For each line below, check whether "উপকরণ" is present. Report how many lines have it, nothing else.
--
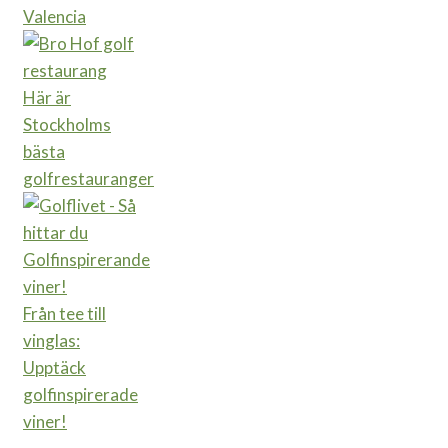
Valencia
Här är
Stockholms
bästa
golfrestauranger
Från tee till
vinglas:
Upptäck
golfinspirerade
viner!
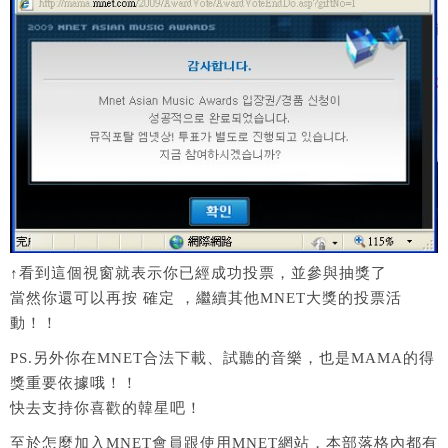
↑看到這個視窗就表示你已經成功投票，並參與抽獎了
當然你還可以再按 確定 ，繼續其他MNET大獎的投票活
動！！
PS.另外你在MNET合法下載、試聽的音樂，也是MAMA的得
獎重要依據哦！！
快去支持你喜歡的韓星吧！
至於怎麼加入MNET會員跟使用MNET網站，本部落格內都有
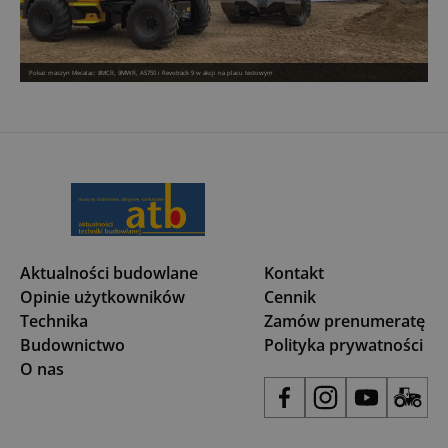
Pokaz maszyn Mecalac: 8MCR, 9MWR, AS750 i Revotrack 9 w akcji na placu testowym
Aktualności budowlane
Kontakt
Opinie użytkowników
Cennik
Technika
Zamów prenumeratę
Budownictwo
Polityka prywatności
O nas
--
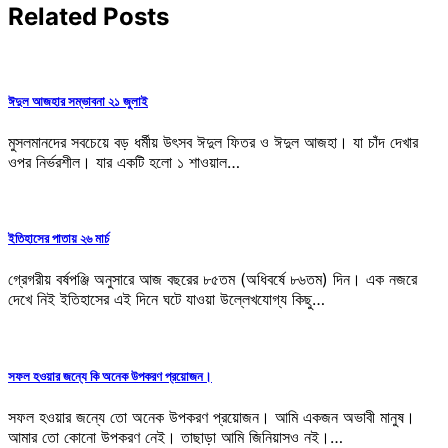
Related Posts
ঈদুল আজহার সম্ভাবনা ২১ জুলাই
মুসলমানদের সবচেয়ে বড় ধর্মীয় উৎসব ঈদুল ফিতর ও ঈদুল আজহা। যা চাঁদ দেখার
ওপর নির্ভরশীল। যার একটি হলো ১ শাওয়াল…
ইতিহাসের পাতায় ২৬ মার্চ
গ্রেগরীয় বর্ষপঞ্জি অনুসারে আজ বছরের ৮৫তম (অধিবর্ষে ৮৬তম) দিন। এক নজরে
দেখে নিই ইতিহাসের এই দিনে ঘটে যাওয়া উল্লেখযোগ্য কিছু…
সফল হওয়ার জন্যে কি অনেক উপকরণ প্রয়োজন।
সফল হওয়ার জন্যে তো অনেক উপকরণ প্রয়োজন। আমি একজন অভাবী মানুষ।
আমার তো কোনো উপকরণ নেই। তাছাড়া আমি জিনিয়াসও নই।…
--
§ Task response
3